After publishing a multilayered approach model of defense against cyber breaches, the UK National Cyber Security Centre (NCSC) presented a case example of a real attack on a company showing how effective layering of their defences gave them a strong overall defence.
A financial sector company of around 4,000 employees received 1,800 emails which contained a number of variants of Dridex malware. The email claimed to be an invoice that needed urgent attention, which was relevant to the role of some of the recipients.
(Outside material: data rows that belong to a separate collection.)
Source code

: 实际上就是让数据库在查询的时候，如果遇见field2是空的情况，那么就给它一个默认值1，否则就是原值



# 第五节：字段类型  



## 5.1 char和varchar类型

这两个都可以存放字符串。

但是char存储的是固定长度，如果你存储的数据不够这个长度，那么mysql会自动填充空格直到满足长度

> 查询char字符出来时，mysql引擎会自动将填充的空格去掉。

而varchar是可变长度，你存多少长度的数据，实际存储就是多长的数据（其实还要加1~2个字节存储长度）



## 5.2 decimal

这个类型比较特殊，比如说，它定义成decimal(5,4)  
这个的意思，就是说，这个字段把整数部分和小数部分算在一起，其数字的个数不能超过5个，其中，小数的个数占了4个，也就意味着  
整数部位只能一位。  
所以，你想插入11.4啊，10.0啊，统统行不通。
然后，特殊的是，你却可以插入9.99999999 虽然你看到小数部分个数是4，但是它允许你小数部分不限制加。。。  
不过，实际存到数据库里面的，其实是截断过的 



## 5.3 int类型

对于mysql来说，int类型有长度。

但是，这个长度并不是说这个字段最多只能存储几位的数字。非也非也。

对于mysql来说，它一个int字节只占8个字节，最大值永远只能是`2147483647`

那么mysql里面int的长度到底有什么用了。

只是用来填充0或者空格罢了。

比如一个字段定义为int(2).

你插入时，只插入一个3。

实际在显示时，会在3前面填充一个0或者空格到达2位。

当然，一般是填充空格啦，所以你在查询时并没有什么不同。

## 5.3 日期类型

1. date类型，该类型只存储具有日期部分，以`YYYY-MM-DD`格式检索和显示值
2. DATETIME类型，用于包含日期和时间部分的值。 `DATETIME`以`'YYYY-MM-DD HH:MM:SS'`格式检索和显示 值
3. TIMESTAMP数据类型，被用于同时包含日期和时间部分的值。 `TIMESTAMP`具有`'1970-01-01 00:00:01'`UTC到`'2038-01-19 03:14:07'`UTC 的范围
It was not targeted at individual users with any personal information, but was well written, with good spelling and grammar.
- 1,800 emails were sent to the organisation by this campaign
–> 1,750 were stopped by an email filtering service that identified that malware was present.
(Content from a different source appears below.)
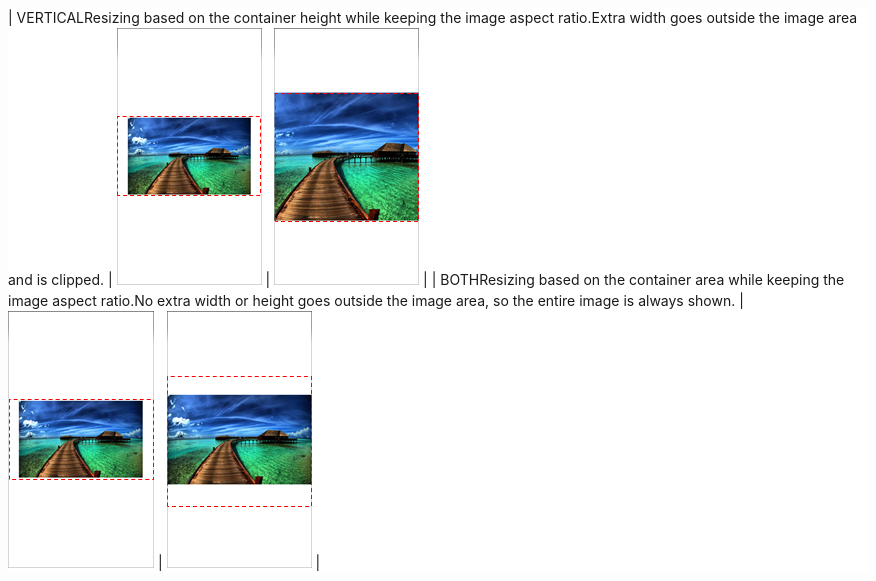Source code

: | VERTICALResizing based on the container height while keeping the image aspect ratio.Extra width goes outside the image area and is clipped. | ![Scaling effect](./media/scale_effect_3.png) | ![Scaling effect](./media/scale_effect_4.png) |
| BOTHResizing based on the container area while keeping the image aspect ratio.No extra width or height goes outside the image area, so the entire image is always shown. | ![Scaling effect](./media/scale_effect_5.png) | ![Scaling effect](./media/scale_effect_6.png) |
- This left 50 emails that reached user inboxes.
–> Of these, 36 were either ignored by users, or reported using a button in their email client. 25 were reported in total, including some post click; this was the first indication that the attack had got through the initial layer of defences.
- This left 14 emails that were clicked-on, which launched the malware.
–> 13 instances of the malware failed to launch as intended due to devices being up-to-date.
- 1 instance of malware was installed.
–> The malware’s call home to its operator was detected, reported and blocked.
–> 1 device was seized, investigated and cleaned in a few hours.
Reliance on any single layer would have missed some of the attacks, or in the case of relying on cleaning up quickly afterwards, be very costly and prohibitively time consuming.